I really do believe this kind of disproportionate behavior is rooted in subconscious stigma against schizophrenia (and racism!). But if you try to argue this, the response is often, “They’re all mentally ill!” But that response ignores important distinctions. Schizophrenia is very distinct from the conditions other characters are depicted as struggling with, such as PTSD, depression, dissociation, or substance use disorders, and it carries a severe stigma based on fear, misinformation, and moral panic that other mental health conditions do not. Treating these conditions as interchangeable reinforces this stigma.

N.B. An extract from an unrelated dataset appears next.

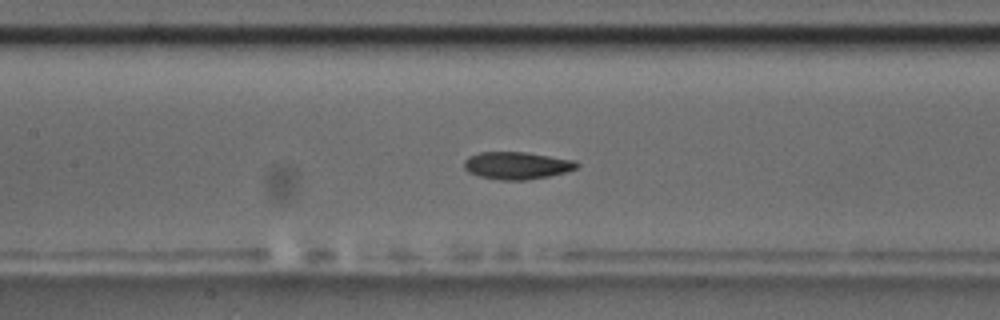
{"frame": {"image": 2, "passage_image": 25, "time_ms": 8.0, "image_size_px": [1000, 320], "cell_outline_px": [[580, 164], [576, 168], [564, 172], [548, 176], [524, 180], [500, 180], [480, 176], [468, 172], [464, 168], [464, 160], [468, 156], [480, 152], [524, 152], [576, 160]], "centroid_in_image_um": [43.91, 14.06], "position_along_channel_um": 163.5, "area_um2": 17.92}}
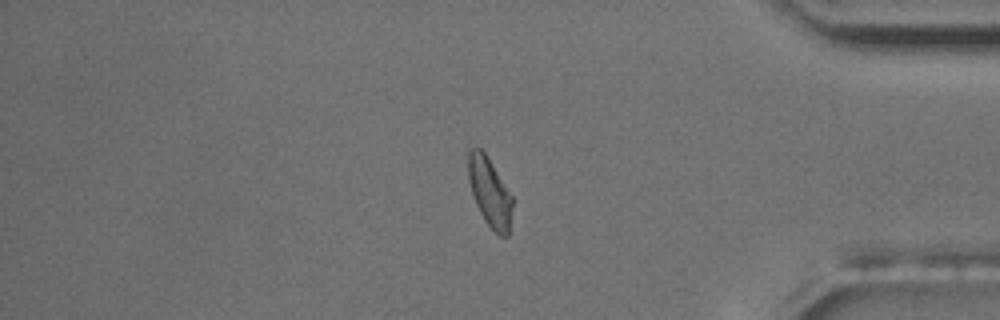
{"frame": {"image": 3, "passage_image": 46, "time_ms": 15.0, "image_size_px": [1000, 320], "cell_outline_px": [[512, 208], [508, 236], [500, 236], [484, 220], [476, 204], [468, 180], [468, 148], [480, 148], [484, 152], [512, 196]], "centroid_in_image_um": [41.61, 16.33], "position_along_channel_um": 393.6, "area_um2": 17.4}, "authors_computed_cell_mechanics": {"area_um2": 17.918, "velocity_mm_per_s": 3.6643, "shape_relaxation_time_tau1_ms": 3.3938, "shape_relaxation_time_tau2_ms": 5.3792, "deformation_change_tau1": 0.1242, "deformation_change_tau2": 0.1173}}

The showrunners themselves have said, “We don’t see Lottie as a villain, we don’t see any of our characters as villains… her struggles with her mental illness are not making her better or worse than anybody else on our show, it’s just that her circumstances are different.” Lottie is still at fault for her actions, her actions cannot be excused by her mental illness, her actions are not entirely rooted in her mental illness, but it’s still important to have the nuance of acknowledging that her circumstances are always going to be different than those of the other characters.
Of course I’m not an expert on any of this! If I got anything wrong or missed something please feel free to comment!